* _DIRECTIVE_
Please return each line of the listing below that contains the word "Kementerian". Only matches with the same uppercase and lowercase letters count.

* _TASK INPUT_
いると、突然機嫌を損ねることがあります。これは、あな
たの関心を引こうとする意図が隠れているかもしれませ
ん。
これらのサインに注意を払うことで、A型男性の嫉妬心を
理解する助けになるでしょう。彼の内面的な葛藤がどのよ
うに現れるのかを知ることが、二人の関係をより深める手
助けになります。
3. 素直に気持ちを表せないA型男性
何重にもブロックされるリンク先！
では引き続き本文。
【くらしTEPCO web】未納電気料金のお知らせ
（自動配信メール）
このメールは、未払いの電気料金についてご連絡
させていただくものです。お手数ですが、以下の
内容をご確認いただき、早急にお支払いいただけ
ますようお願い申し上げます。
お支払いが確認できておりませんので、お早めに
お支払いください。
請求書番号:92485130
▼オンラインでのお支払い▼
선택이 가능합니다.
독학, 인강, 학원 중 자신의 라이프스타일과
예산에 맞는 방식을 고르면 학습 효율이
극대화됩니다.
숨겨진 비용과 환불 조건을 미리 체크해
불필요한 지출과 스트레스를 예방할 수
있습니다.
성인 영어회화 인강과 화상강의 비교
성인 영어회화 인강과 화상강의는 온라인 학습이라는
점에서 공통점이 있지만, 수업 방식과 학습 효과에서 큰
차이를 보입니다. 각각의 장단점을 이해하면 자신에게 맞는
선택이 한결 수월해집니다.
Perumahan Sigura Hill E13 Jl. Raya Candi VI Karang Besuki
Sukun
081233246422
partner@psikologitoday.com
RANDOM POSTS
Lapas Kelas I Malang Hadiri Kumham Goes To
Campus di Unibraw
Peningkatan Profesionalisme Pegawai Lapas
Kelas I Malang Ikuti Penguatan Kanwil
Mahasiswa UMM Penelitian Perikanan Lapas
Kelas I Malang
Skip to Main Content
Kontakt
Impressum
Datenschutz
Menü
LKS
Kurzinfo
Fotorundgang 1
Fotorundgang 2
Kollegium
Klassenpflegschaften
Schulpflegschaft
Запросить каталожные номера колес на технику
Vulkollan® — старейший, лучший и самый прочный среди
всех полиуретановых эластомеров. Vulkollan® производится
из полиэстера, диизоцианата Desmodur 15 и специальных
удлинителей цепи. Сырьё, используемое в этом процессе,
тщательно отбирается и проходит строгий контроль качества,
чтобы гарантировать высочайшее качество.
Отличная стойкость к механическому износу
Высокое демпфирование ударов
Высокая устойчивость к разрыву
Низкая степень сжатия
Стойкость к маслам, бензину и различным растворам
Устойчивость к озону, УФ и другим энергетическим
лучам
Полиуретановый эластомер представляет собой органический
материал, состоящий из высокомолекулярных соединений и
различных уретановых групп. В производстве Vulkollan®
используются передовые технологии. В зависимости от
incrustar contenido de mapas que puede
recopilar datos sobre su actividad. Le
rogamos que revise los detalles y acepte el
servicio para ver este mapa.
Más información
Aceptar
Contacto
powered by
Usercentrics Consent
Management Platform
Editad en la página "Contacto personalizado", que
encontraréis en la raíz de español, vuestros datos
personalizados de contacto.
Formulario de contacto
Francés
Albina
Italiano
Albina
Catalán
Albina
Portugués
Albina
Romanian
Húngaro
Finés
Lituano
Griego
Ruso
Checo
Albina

--

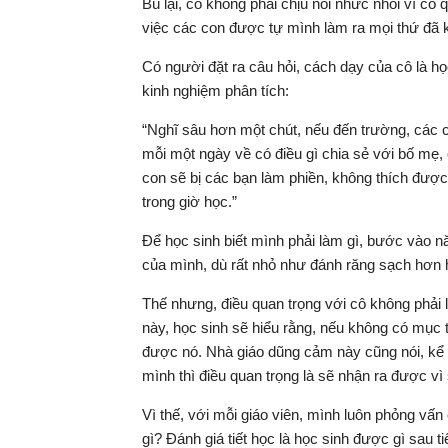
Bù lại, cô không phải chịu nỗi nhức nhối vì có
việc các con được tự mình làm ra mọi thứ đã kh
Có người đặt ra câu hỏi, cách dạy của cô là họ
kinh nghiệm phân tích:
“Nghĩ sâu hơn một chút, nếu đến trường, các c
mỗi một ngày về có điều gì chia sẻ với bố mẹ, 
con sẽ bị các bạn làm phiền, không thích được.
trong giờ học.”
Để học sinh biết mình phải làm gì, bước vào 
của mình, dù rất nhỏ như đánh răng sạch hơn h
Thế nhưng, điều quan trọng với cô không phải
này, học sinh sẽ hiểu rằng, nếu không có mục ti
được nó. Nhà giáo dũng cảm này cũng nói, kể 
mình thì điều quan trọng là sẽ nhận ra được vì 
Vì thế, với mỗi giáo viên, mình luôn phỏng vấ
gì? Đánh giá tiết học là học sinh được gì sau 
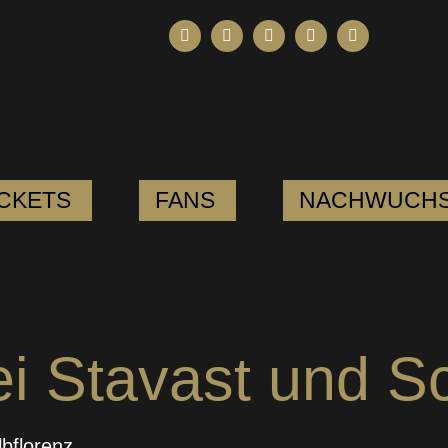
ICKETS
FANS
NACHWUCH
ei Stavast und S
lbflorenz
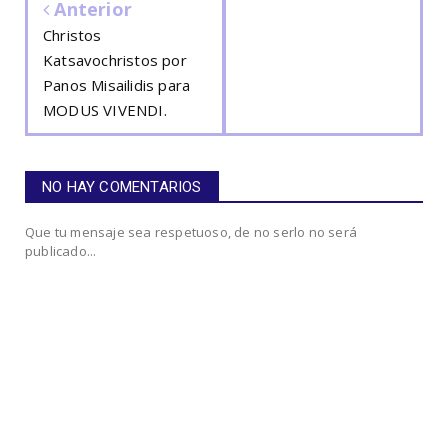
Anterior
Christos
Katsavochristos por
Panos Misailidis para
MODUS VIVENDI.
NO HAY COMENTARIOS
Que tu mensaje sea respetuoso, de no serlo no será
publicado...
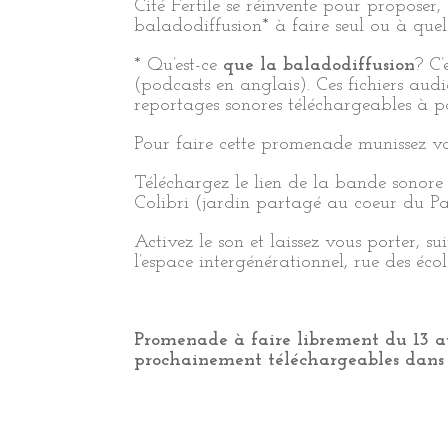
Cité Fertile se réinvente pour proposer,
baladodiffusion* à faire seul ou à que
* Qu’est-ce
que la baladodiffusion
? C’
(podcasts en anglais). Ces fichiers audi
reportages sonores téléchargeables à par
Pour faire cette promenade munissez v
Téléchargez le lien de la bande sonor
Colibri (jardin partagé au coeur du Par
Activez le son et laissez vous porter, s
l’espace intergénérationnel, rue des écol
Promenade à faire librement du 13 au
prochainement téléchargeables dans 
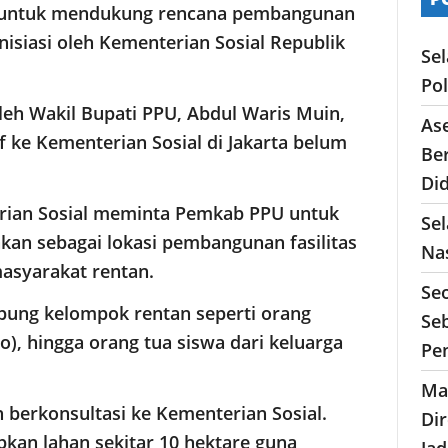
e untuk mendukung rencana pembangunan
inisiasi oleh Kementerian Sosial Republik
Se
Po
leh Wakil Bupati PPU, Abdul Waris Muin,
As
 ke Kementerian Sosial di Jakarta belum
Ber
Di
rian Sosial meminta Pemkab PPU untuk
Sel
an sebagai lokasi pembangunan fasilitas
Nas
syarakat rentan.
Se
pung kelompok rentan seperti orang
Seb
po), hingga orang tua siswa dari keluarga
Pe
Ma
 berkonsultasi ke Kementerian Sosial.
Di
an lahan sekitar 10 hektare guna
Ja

--

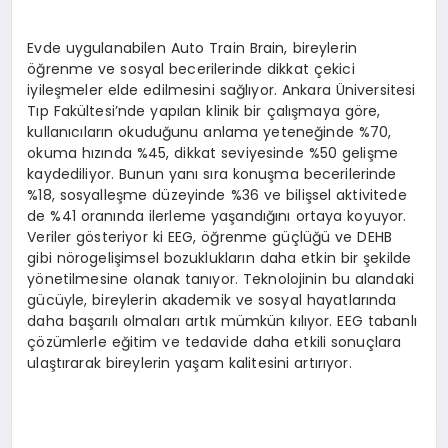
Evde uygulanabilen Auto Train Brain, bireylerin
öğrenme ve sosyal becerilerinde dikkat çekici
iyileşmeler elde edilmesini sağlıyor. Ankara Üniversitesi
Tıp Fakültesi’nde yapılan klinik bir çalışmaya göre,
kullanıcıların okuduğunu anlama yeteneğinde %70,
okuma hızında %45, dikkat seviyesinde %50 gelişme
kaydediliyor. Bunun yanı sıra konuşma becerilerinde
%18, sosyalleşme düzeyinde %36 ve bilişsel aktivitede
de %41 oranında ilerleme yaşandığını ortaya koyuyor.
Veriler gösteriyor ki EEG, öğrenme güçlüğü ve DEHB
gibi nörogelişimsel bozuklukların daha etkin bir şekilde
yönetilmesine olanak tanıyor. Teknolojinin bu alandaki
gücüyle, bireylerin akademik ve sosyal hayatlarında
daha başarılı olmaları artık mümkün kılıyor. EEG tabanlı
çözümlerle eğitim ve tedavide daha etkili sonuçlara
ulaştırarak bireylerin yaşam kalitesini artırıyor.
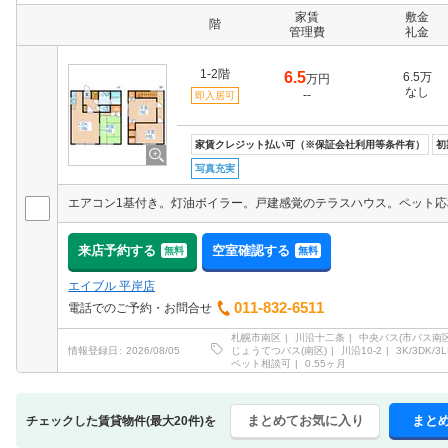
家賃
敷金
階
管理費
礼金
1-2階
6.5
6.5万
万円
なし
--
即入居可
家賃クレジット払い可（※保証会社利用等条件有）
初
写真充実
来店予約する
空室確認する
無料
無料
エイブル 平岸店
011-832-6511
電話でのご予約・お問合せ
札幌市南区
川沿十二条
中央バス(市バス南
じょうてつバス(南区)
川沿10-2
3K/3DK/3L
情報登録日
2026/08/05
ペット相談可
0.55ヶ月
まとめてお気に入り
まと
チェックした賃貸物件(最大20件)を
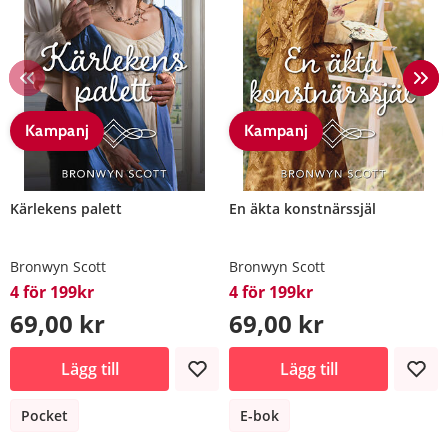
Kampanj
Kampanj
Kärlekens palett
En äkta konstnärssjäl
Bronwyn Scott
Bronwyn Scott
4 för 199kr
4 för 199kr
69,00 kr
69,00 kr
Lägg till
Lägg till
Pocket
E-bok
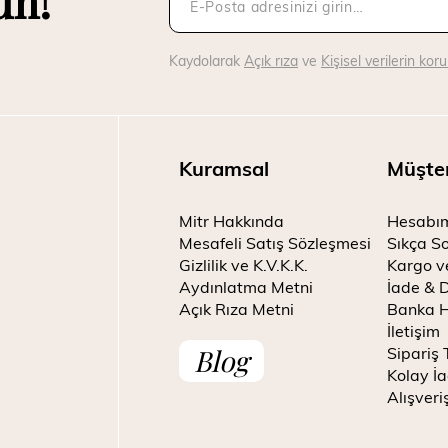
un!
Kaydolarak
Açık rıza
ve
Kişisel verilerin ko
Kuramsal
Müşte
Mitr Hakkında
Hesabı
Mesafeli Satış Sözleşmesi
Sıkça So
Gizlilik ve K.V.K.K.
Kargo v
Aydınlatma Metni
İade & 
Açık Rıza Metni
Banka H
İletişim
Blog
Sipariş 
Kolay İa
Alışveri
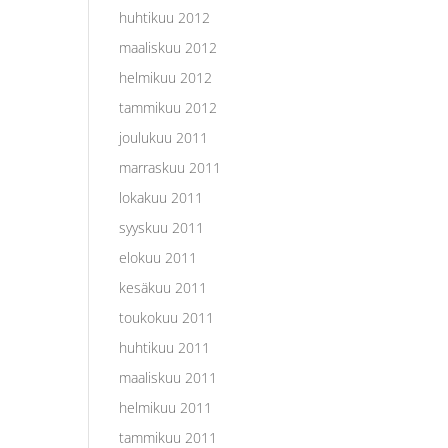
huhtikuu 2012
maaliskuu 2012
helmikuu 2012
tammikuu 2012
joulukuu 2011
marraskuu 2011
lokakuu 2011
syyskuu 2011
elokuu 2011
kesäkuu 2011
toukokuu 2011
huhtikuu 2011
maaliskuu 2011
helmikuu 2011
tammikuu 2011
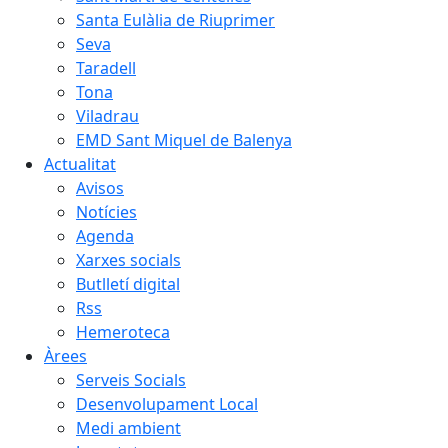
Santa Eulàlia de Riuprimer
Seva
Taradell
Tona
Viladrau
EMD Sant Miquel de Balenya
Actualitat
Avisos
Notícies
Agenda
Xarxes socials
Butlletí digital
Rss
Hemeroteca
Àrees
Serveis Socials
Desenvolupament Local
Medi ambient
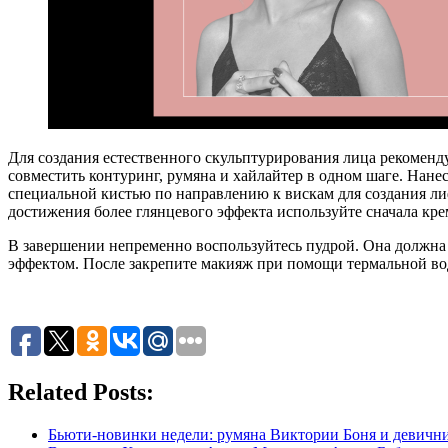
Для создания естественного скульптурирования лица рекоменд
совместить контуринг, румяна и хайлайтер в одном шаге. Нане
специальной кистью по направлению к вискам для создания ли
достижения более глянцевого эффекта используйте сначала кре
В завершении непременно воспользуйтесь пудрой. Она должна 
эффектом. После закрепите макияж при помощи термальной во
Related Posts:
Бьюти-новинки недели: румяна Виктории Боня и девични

* _SOLUTION TO THE EXERCISE_
inisiasi oleh Kementerian Sosial Republik
 ke Kementerian Sosial di Jakarta belum
 berkonsultasi ke Kementerian Sosial.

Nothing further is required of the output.